The Punter: Abolition would be a death knell for racing
The death of any horse in competitive action, let alone at the Grand National, is deeply regrettable. But alas, that is the nature of the racing beast.
Fatalities can never be totally prevented no matter what measures are put in place, and nowhere has safety been more paramount than at Aintree. Two horses suffering life-ending falls last Saturday in front of millions of viewers, has raised the old chestnut of the Grand National being stopped. The demise of the pair makes it 20 horses meeting their end in the race since 1988.
But abolishing the National would be the thin end of the wedge towards stopping jump racing entirely.
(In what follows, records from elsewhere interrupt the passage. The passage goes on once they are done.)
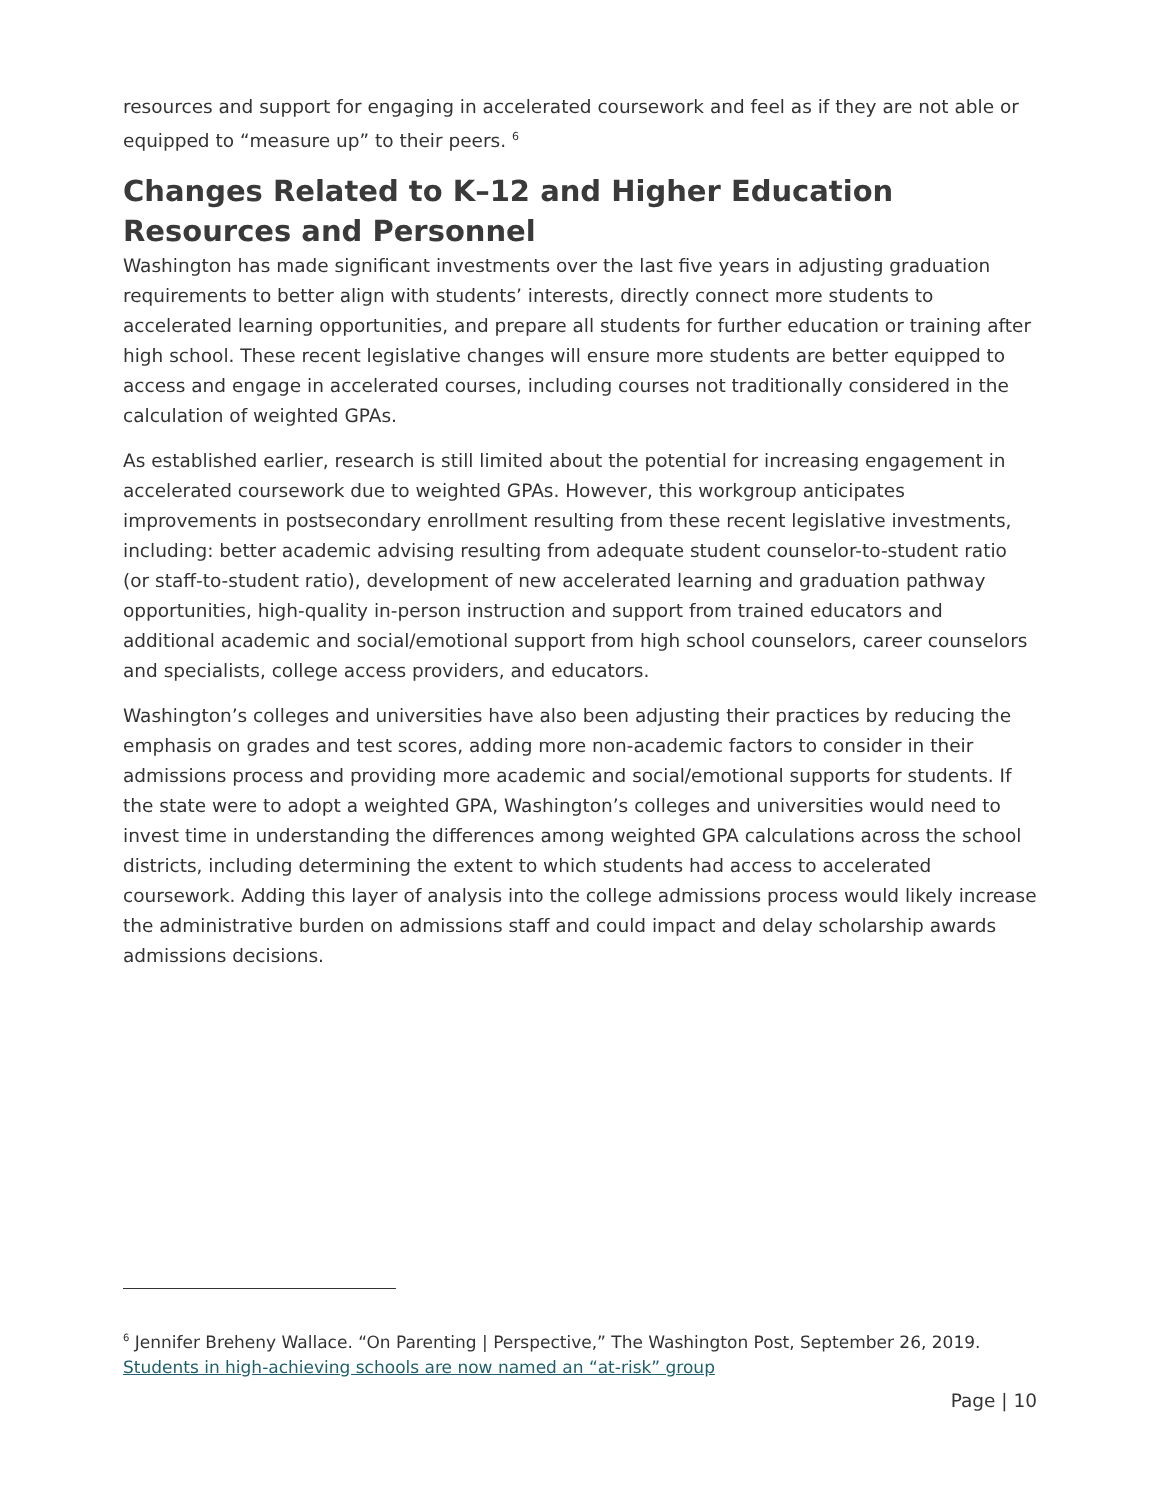resources and support for engaging in accelerated coursework and feel as if they are not able or equipped to “measure up” to their peers. <sup>6</sup>
Changes Related to K–12 and Higher Education Resources and Personnel
Washington has made significant investments over the last five years in adjusting graduation requirements to better align with students’ interests, directly connect more students to accelerated learning opportunities, and prepare all students for further education or training after high school. These recent legislative changes will ensure more students are better equipped to access and engage in accelerated courses, including courses not traditionally considered in the calculation of weighted GPAs.
As established earlier, research is still limited about the potential for increasing engagement in accelerated coursework due to weighted GPAs. However, this workgroup anticipates improvements in postsecondary enrollment resulting from these recent legislative investments, including: better academic advising resulting from adequate student counselor-to-student ratio (or staff-to-student ratio), development of new accelerated learning and graduation pathway opportunities, high-quality in-person instruction and support from trained educators and additional academic and social/emotional support from high school counselors, career counselors and specialists, college access providers, and educators.
Washington’s colleges and universities have also been adjusting their practices by reducing the emphasis on grades and test scores, adding more non-academic factors to consider in their admissions process and providing more academic and social/emotional supports for students. If the state were to adopt a weighted GPA, Washington’s colleges and universities would need to invest time in understanding the differences among weighted GPA calculations across the school districts, including determining the extent to which students had access to accelerated coursework. Adding this layer of analysis into the college admissions process would likely increase the administrative burden on admissions staff and could impact and delay scholarship awards admissions decisions.
<sup>6</sup> Jennifer Breheny Wallace. “On Parenting | Perspective,” The Washington Post, September 26, 2019. Students in high-achieving schools are now named an “at-risk” group
Page | 10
That's the logic, because if the most famous race in the world was scrapped because of death, then the same would have to apply to every race in which a horse came to grief. There is little wrong with the Aintree spectacular as it stands and it's essential to keep a sense of perspective. Without racing, fewer horses would ever see the light of day.
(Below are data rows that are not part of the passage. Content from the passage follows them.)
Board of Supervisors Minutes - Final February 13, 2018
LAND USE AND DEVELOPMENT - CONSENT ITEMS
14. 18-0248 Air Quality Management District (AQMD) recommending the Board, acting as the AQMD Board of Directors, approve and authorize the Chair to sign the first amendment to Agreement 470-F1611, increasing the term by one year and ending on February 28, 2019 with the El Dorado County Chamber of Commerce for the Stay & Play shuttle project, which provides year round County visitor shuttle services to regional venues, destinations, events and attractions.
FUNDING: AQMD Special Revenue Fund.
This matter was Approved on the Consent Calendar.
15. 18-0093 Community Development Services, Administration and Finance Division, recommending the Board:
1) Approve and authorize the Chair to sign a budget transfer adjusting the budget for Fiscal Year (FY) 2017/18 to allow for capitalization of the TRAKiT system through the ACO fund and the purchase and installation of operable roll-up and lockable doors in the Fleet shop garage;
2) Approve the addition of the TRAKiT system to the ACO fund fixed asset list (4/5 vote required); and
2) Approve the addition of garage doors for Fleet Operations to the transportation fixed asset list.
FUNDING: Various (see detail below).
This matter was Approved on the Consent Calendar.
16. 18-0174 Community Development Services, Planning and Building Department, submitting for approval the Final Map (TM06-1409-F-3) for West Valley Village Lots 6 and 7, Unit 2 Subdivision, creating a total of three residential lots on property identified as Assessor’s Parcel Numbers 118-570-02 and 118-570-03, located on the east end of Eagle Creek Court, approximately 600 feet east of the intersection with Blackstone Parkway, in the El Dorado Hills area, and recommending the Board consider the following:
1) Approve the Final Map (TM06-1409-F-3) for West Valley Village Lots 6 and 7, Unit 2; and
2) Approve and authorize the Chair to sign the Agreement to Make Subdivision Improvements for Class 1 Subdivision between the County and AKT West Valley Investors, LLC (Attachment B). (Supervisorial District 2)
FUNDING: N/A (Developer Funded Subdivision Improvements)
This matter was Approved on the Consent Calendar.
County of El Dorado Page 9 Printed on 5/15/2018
The show moves on to Saturday's Scottish National at Ayr and here, in-form trainer Tim Vaughan is bullish about his Beshabar reversing Cheltenham form with Gordon Elliott's Chicago Grey, currently the 5-1 favourite to add this race to his success in the National Hunt Chase.
But Ayr's flat galloping track and a 5lb turnaround in the weights, gives the novice Beshabar more than a decent chance of taking his revenge at 6-1.